Этот разговор у нас с мамой давнишний. Каждый год она по нескольку раз выспрашивала меня, что я думаю делать после школы. Ей очень хотелось, чтобы я поступил в сельскохозяйственный институт и непременно бы стал, как и она, агрономом. А я не очень-то торопился задумываться над своим будущим, таким неясным и таким далеким. Отмахивался:
— Там будет видно.
Одно твердо хотел — в армию! И не куда-нибудь, а в авиадесантные войска. Сейчас мне пришлось ответить то же самое.
— Впереди еще полно времени. Придумаем чего-нибудь…
На этот раз мама вдруг огорчилась, как никогда раньше.

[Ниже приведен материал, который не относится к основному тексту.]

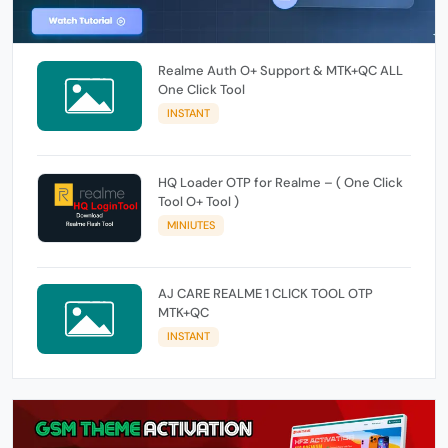
Realme Auth O+ Support & MTK+QC ALL
One Click Tool
INSTANT
HQ Loader OTP for Realme – ( One Click
Tool O+ Tool )
MINIUTES
AJ CARE REALME 1 CLICK TOOL OTP
MTK+QC
INSTANT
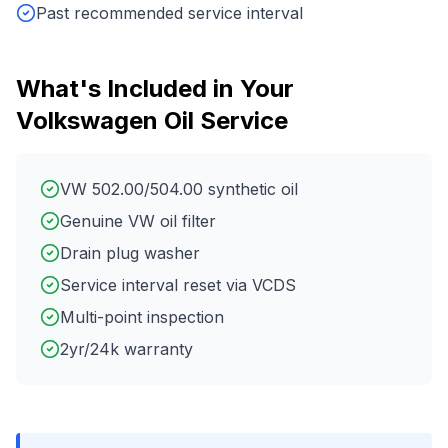
Past recommended service interval
What's Included in Your
Volkswagen
Oil Service
VW 502.00/504.00 synthetic oil
Genuine VW oil filter
Drain plug washer
Service interval reset via VCDS
Multi-point inspection
2yr/24k warranty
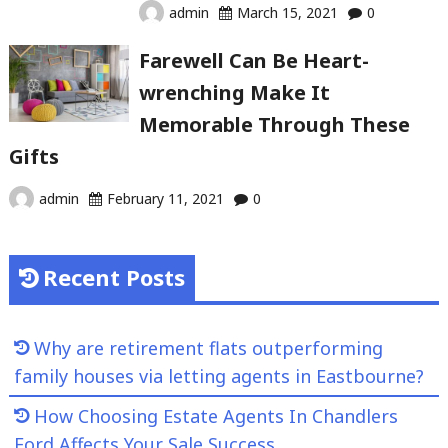
admin
March 15, 2021
0
Farewell Can Be Heart-
wrenching Make It
Memorable Through These
Gifts
admin
February 11, 2021
0
Recent Posts
Why are retirement flats outperforming
family houses via letting agents in Eastbourne?
How Choosing Estate Agents In Chandlers
Ford Affects Your Sale Success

— Что же ты, Костенька?.. Пора бы уже решить. Это так важно для меня, просто необходимо, если бы ты знал…
Я пожал плечами:
— Да почему, мам? Чего торопиться? Мне еще вон сколько учиться — целых три года! Говорю — успеем, придумаем.
Мама растерянно глянула на меня, будто я ее очень озадачил. И сказала:
— Да, да, сынок… Ты прав: еще три года… Целых три года. Боже мой, как это много…

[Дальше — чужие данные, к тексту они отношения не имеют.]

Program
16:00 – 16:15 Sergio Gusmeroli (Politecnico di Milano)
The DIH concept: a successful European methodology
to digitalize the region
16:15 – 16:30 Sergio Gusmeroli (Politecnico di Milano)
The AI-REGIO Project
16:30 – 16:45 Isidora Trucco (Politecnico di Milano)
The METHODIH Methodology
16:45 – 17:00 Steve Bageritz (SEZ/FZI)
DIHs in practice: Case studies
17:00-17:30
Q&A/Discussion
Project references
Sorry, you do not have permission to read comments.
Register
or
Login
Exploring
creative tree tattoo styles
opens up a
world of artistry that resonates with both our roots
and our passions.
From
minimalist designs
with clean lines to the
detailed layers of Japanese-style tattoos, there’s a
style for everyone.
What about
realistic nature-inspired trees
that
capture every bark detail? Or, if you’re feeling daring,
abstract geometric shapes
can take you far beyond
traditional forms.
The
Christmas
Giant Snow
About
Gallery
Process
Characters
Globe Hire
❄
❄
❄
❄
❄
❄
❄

И вдруг прижала край подушки к лицу и заплакала. Я испугался, схватил ее руку.
— Мам, ты что?! Мам? Не плачь. Хочешь агрономом — так агрономом! Я постараюсь!..

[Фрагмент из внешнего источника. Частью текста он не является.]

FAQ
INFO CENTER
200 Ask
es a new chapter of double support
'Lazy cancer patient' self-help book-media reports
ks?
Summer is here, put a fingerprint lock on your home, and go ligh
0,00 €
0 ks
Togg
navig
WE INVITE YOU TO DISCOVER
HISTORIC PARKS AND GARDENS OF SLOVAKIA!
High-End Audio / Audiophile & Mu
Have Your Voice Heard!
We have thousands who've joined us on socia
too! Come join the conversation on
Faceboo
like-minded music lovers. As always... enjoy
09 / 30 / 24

Я все прижимал мамину руку к себе, будто это могло принести маме облегчение. Наконец мама успокоилась.
— Ну вот, кажется, прошло… Видишь, какая я стала плакса…
А потом сказала:
— Третьего дня у меня Батраков был… Мы с ним много и хорошо поговорили. И о тебе тоже.
Я лихорадочно стал перебирать в памяти: что же я такого натворил, чтобы надо было обо мне говорить с самим председателем колхоза? Мама поняла.
— Нет, нет, не волнуйся. Просто Василий Кузьмич обнадежил и очень успокоил меня. Он пообещал, что всю заботу о тебе возьмет колхоз. Сколько это будет необходимо. Так что ты, сынок, знай и если придет такая нужда, обращайся прямо к Батракову.
Я обиделся:
— Все время говоришь, что я уже большой, а сама мне нянек ищешь. Обойдусь. Дома у меня полный порядок. Приедешь — увидишь.
Мама отвела глаза.
— Боюсь, не скоро увижу…
Я растерянно посмотрел на маму: что с ней? То убеждает, что скоро вернется домой, то вдруг такие слова.
— Почему не скоро?
— Мало ли… После операции полежать придется, сам понимаешь. Поэтому и беспокоюсь. Был бы у тебя еще кто-нибудь близкий — бабушка, тетка, дядя, может, я и поуверенней себя чувствовала. А то — никого! Двое нас на всем свете. Случись что со мной, как жить будешь? К кому голову приклонишь?
Я молчал. Что тут скажешь?
— Послушай, Костенька, — голос мамы совсем упал, едва слышен. — Может, с отцом увидишься, поговоришь? Какой он ни есть, а отец, родной человек: может, посоветует что, поможет в трудный час, а?..
Впервые за два года она заговорила о папке, да еще вот так. Это поразило меня больше всего. Неужели ей так худо? На моем лице, видимо, отразилось что-то, мама вдруг замолчала, притянула меня к себе, прижалась к моей щеке.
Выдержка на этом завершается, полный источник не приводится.